Na liturgia de hoje, continuamos com a celeuma puro/impuro, provocada pelos fariseus e mestres da Lei. Jesus foi categórico: “O que torna impuro o homem não é o que entra nele vindo de fora, mas o que sai do seu interior”. (Mc 7,15) Para Jesus, está mais do que claro, que o que vem de fora não torna uma pessoa pecadora, e sim aquilo que sai de seu interior, seu coração, morada das decisões. Jesus mantendo a compreensão bíblica a respeito do coração, promovendo assim uma nova ética e moralidade. Com isso, Ele dá um basta na lei sobre a pureza e impureza (Lv 11), cuja interpretação era o fundamento de uma sociedade injusta e desigual, baseada em tabus que criavam e solidificavam diferenças entre as pessoas, gerando privilegiados para alguns poucos, e marginalizados, opressores e oprimidos em sua grande maioria.
Para o cristão que, de fato, segue a Jesus de Nazaré, o coração é a morada de Deus. Deus quer fazer morada em nossos corações, mas não arromba as portas do coração de quem quer que seja.
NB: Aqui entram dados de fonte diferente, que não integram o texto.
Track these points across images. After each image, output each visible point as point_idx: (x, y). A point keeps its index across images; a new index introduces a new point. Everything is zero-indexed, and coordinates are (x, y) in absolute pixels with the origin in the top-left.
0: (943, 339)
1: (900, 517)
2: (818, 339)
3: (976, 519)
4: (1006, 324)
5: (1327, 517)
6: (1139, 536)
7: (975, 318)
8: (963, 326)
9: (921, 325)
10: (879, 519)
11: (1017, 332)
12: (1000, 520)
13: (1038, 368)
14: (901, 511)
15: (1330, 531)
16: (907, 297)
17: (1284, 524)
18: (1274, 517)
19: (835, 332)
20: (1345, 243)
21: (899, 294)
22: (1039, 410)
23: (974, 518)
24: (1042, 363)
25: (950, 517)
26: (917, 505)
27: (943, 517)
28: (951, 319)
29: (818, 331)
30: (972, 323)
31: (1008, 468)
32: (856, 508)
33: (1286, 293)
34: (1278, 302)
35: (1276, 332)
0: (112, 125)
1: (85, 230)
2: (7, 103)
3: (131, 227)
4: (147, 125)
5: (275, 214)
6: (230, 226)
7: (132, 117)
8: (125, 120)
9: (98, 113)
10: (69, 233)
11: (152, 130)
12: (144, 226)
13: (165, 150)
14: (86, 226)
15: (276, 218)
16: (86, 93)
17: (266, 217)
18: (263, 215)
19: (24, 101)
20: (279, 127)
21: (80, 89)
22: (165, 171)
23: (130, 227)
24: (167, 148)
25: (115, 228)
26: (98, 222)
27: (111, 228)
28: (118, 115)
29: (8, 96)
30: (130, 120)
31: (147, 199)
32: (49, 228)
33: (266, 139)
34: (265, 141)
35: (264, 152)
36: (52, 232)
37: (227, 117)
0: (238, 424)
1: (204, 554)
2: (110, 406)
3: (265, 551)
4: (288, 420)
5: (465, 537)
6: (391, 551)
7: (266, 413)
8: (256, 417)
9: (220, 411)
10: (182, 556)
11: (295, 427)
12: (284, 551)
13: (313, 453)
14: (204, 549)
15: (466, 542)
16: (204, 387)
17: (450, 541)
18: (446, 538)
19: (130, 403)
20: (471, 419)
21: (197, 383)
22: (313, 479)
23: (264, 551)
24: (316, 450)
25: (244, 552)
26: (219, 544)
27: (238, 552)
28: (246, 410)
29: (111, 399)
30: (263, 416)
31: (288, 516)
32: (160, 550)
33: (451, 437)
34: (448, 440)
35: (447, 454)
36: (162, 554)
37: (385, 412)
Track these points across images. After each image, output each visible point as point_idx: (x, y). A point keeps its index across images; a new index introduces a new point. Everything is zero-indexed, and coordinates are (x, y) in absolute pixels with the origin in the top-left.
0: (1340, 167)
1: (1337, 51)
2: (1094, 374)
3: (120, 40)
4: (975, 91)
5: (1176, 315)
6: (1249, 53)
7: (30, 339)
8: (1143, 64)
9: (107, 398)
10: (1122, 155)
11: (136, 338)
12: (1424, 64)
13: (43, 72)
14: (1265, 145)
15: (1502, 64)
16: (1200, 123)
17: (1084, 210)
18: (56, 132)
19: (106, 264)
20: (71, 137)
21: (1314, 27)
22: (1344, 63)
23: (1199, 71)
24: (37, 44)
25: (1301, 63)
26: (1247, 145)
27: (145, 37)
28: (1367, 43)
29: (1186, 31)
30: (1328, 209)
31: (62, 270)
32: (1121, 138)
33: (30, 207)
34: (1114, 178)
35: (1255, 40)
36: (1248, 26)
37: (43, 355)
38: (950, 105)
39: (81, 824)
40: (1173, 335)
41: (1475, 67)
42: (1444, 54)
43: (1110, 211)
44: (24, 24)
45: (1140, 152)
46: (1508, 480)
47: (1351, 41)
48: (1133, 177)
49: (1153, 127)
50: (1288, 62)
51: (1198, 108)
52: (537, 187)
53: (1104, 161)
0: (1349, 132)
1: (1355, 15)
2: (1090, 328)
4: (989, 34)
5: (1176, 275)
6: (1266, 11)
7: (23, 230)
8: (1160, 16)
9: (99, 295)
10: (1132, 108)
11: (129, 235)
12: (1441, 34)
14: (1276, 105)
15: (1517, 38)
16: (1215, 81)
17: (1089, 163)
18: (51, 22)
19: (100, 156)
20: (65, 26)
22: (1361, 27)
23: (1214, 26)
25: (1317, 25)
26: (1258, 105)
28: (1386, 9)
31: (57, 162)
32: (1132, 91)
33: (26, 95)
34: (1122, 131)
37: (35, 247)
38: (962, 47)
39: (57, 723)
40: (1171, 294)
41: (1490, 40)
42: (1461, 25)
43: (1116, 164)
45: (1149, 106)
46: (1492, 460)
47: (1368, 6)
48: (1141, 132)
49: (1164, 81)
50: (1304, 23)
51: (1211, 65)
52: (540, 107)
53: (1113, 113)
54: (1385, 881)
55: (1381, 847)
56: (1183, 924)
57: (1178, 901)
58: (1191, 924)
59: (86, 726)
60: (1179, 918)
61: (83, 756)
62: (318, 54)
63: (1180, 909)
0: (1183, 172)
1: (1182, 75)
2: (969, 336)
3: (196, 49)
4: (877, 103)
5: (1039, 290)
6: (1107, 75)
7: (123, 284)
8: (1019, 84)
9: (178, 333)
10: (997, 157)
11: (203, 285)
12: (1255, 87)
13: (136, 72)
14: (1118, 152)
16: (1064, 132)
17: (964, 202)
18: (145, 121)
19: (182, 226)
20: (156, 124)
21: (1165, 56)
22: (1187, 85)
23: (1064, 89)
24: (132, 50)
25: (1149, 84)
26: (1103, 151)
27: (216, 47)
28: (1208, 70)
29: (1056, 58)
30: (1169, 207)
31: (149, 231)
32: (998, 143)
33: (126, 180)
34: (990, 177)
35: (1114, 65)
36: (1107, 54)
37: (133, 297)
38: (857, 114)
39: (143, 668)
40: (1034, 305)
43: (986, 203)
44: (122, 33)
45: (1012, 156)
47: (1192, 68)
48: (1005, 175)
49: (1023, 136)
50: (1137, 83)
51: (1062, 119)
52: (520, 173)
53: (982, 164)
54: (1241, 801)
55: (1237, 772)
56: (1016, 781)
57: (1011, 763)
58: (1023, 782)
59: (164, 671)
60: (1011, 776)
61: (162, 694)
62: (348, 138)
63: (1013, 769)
A iniciativa desta morada parte de Deus, mas a decisão é de cada um de nós. Jesus quer entrar na casa do nosso coração, para fazer de nós pessoas puras. Não de uma pureza ritualista, moralista, mas a partir das entranhas de nosso interior. Sentir a presença de Deus em nós para que sejamos presença viva d’Ele nas nossas relações cotidianas. Deus vibrando em nosso coração, para que tomemos as decisões necessárias, que sejam construtoras de seu Reino entre nós. Afinal, como diria Pascal: “É o coração que sente Deus e não a razão”.